--- Extract Enclosed Below ---

Anger can serve good purposes. For example, to be angry at injustice is appropriate. Anger could be an honest response to a bad situation and be the catalyst for constructive dialogue. But what we see so much these days is not anger at conditions but toward persons.
John Wesley makes this distinction in discussing the Sermon on the Mount. There Jesus says, while it was told not to murder, “that if you are angry with a brother or sister, you will be liable to judgment… (Matthew 5:22, NRSV) As Wesley notes, “Our Lord here ranks under the head of murder even that anger which goes no further than the heart; which does not show itself by an outward unkindness, no, not so much as a passionate word.” (“The Sermon on the Mount, II,” ¶ I.8)
Some older English translations have Jesus say, “angry without cause,” but our modern translations omit it as not being in the original text. Wesley agrees with the omission because he believes the phrase to be “entirely superfluous.” “For if anger at persons be a temper contrary to love, how can there be…a sufficient cause for it?” (¶ I.8)
Sometimes people excuse their anger by saying they are simply being zealous for the truth, freedom, or some other reasonable purpose. Wesley will have none of it. Whatever the provocation, anger directed at others is not zeal, for “True Christian zeal is no other than the flame of love. This is the nature, the inmost essence of it.” (“On Zeal,” ¶ I.3)
Anger, in contrast, “is the flame of wrath. It is flat, sinful anger…And nothing is a greater enemy to the mild, gentle love of God than this.” (“The Wilderness State,” ¶ II.7)
God’s purpose is to give us love, peace, and joy through Jesus Christ and the Holy Spirit. We can receive a calmness of spirit (which is how Wesley defines “meekness”) that can heal our tendency to take offense. We receive and grow in a love that encompasses even those who offend, the stewards on planes and the servers in restaurants which are often the targets of anger but have not offended us at all.
Let it be our prayer to receive this new life of love such that it governs our hearts and our lives. We can then witness that love is an alternative to a culture of anger.

--- End of Enclosed Extract ---

▸ Tasks and exercises
1 > Reproduce the portion of the passage on anger that lies between "Anger can serve" and "but toward persons.", inclusive.
2 > In the passage on anger, how does Wesley define "meekness"?

--- Dataset excerpts Enclosed Below ---

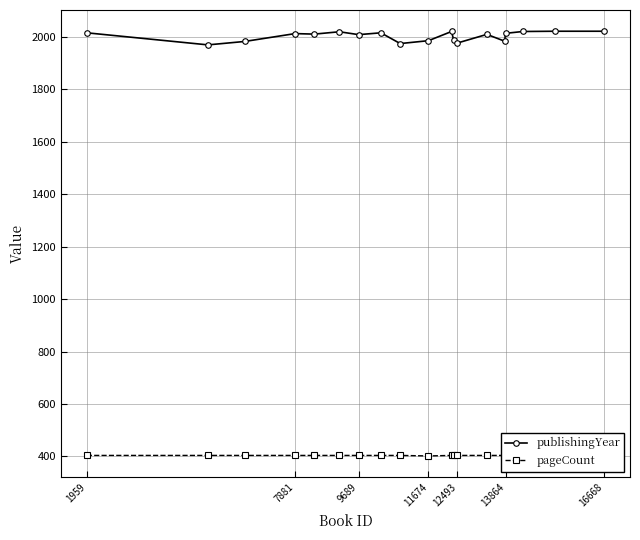

True or false: publishingYear has more than 2 points higher than both neighbors.

True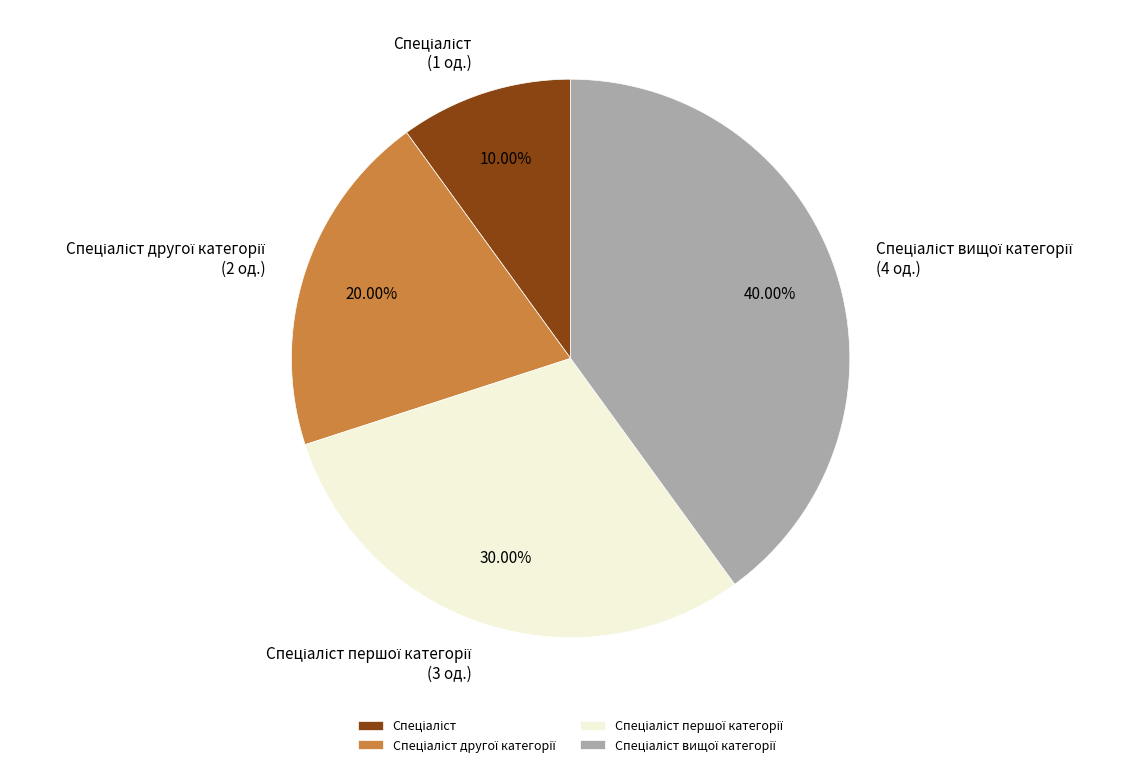

How many slices are in this pie chart?

4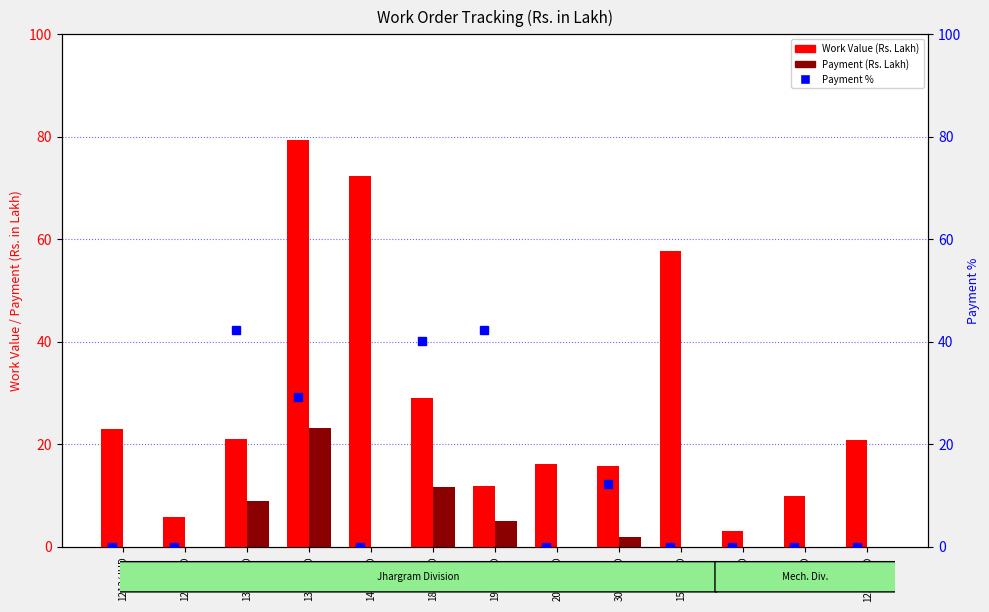

How many values in Payment (Rs. Lakh) are above zero?

5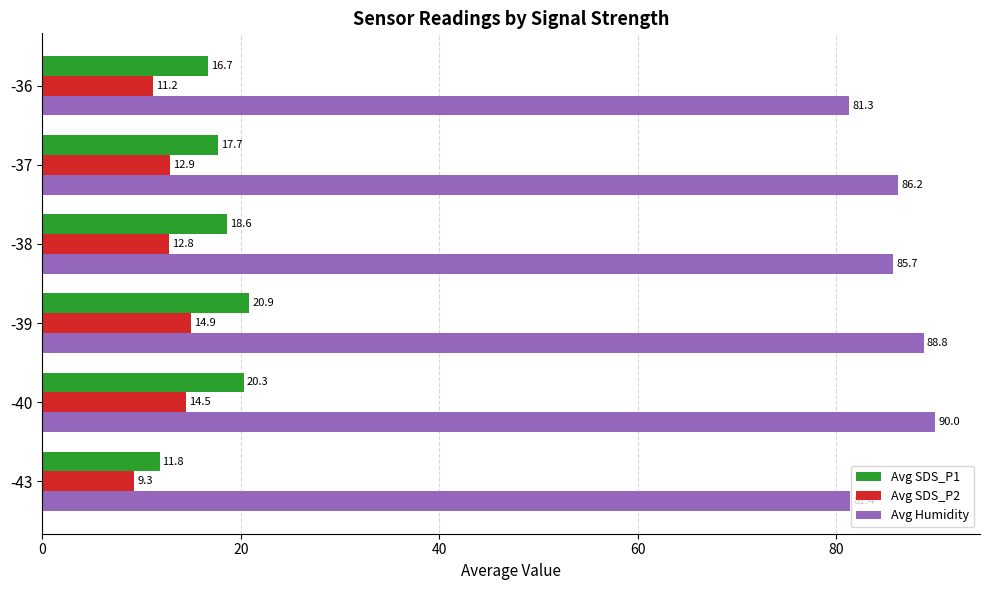

Which series has the largest total across all categories?

Avg Humidity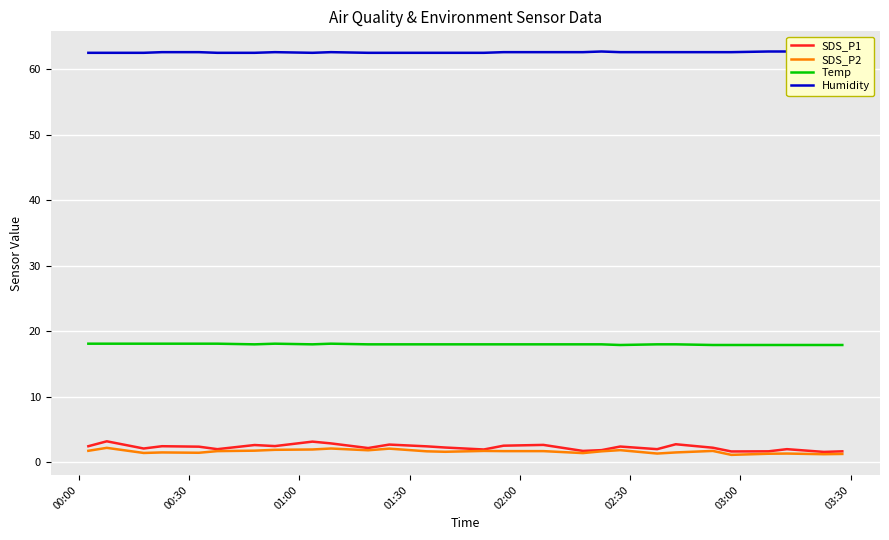

True or false: SDS_P1 and Temp intersect in this chart.

False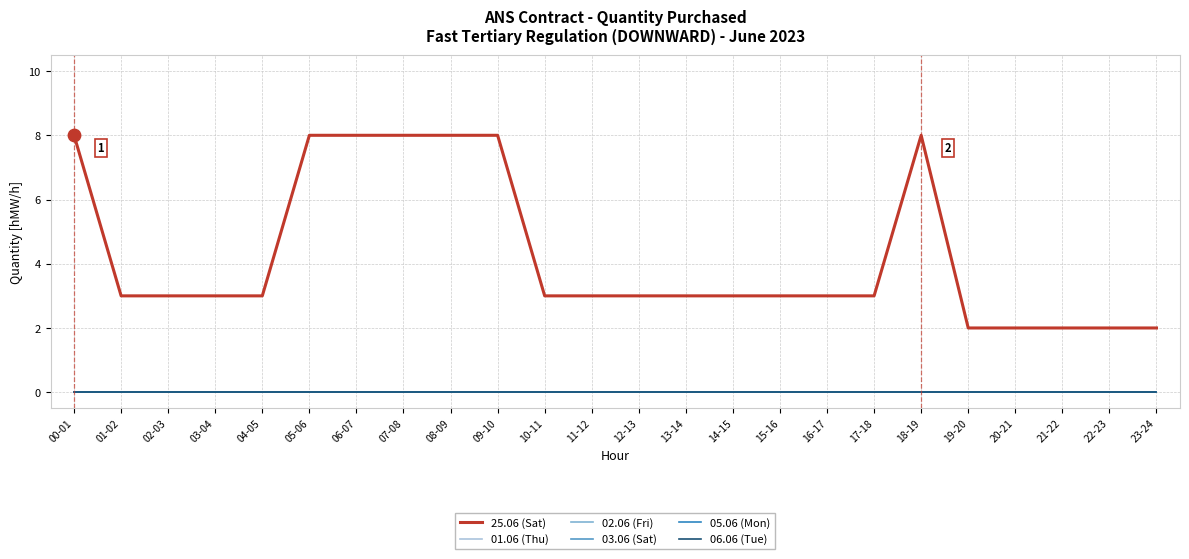

At how many categories does at least one series exceed 6?

7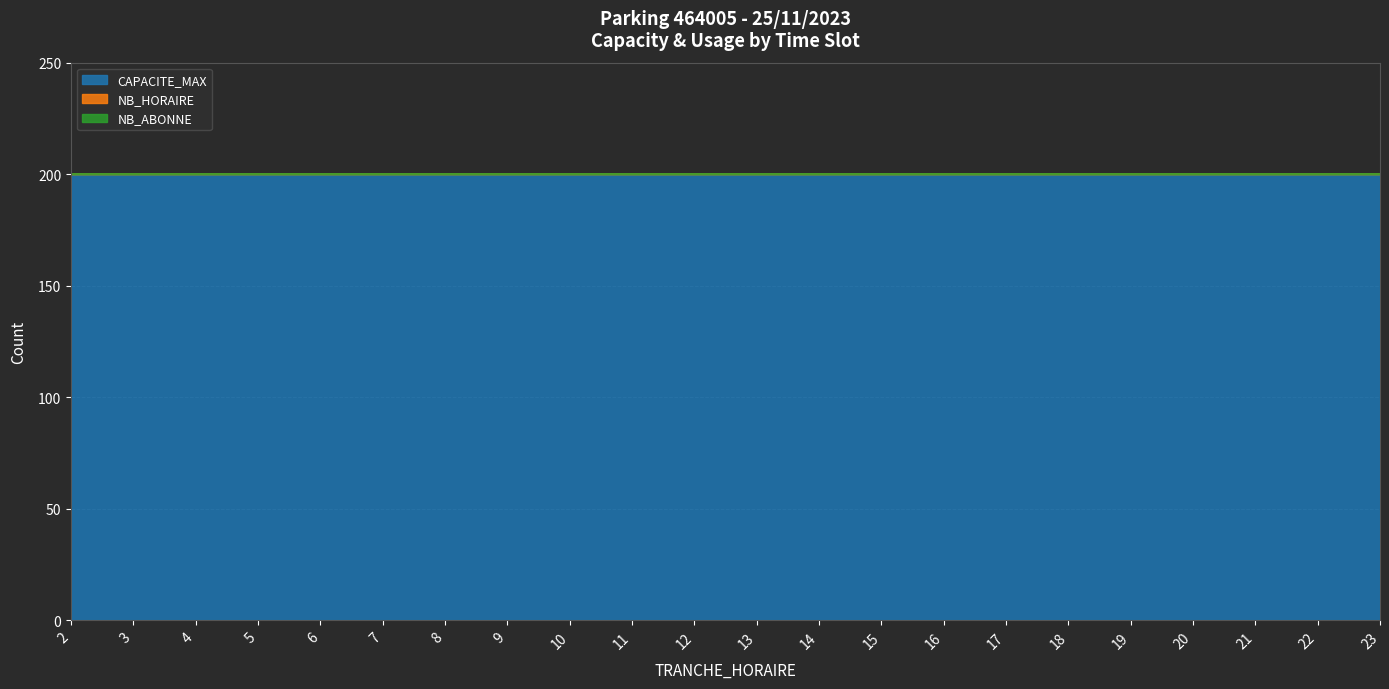

Reading left to right, list all the values displayed in this chart.

CAPACITE_MAX: 200	200	200	200	200	200	200	200	200	200	200	200	200	200	200	200	200	200	200	200	200	200
NB_HORAIRE: 0	0	0	0	0	0	0	0	0	0	0	0	0	0	0	0	0	0	0	0	0	0
NB_ABONNE: 0	0	0	0	0	0	0	0	0	0	0	0	0	0	0	0	0	0	0	0	0	0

--- End of Enclosed Dataset excerpts ---

▸ Solutions to the exercise
1 >
Anger can serve good purposes. For example, to be angry at injustice is appropriate. Anger could be an honest response to a bad situation and be the catalyst for constructive dialogue. But what we see so much these days is not anger at conditions but toward persons.

2 > As a calmness of spirit.